How this skill works
The skill inspects channel data (email, social, paid, SEO, content) and maps metrics to funnel stages and business outcomes. It identifies directional trends, inflection points, seasonality, and anomalies, then applies simple forecasting and attribution logic to generate hypotheses. Finally, it produces prioritized optimization steps and reporting templates (weekly, monthly, quarterly) tailored to decision cadence.
When to use it
- Preparing weekly, monthly, or quarterly performance reports for stakeholders
- Reviewing campaign results to identify what's working and what needs improvement
- Analyzing channel health (email deliverability, social engagement, paid efficiency, SEO visibility)
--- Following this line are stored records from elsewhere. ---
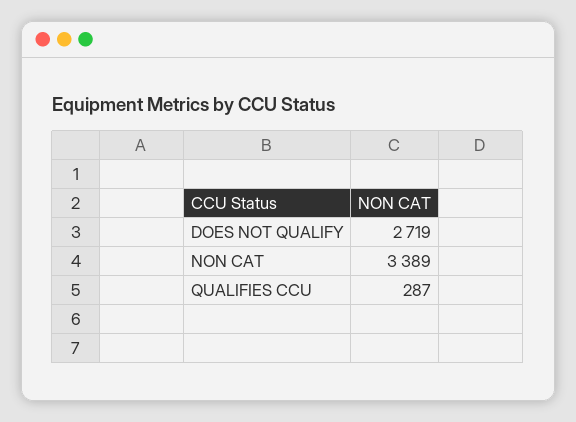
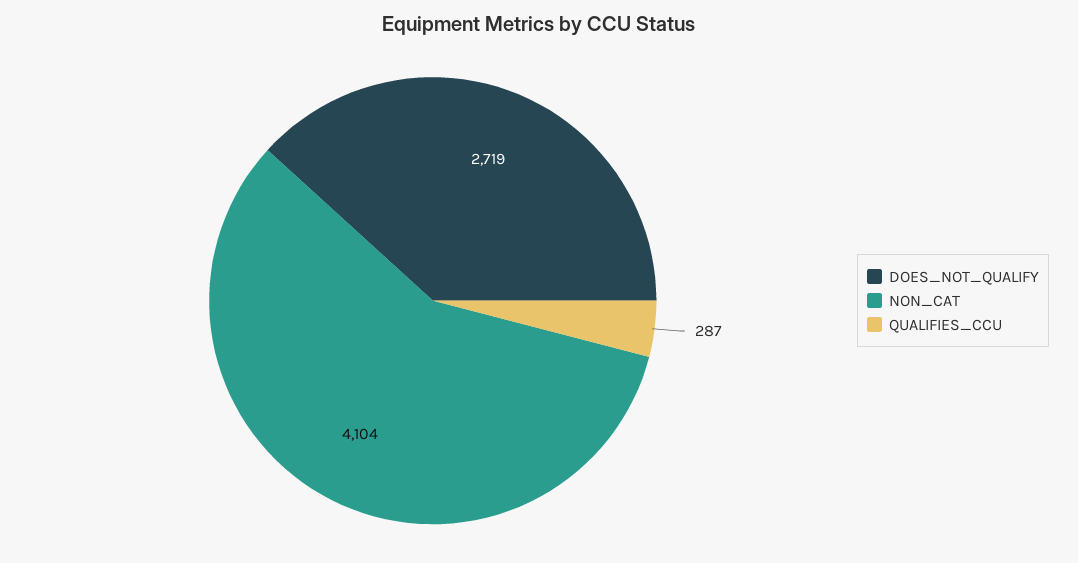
  {
    "DOES NOT QUALIFY": 2719,
-   "NON CAT": 3389,
+   "NON CAT": 4104,
    "QUALIFIES CCU": 287
  }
- Building forecasts or scenario models for short-term planning
- Designing and prioritizing optimization tests across the funnel
Best practices
- Lead reports with metrics tied to business objectives and show trends over time
- Compare metrics to prior period, targets, and benchmarks for context
- Start attribution with last-touch if no model exists, then compare multi-touch perspectives
- Prioritize tests by impact and effort: high-impact/low-effort first
- Test one variable at a time, predefine success metrics, and run for a full business cycle
- Present forecasts as ranges and flag low-confidence predictions when data is limited
Example use cases
- Generate a weekly marketing snapshot for standups listing top metrics, wins, and priorities
- Audit an underperforming email program using deliverability, open, CTR, and conversion benchmarks
- Assess paid campaigns to calculate CPC, CPA, ROAS, and recommend budget reallocation
- Perform trend analysis on organic traffic to identify seasonal patterns and top entry pages
- Develop a prioritized A/B testing roadmap to improve funnel conversion rates
FAQ
Start with last-touch for simplicity and actionability, then compare with first-touch and position-based models to understand awareness vs. conversion drivers.
How many data points do I need for trend analysis?
Aim for at least 8-12 periods for meaningful directional trends; fewer points reduce confidence and should be labeled low confidence.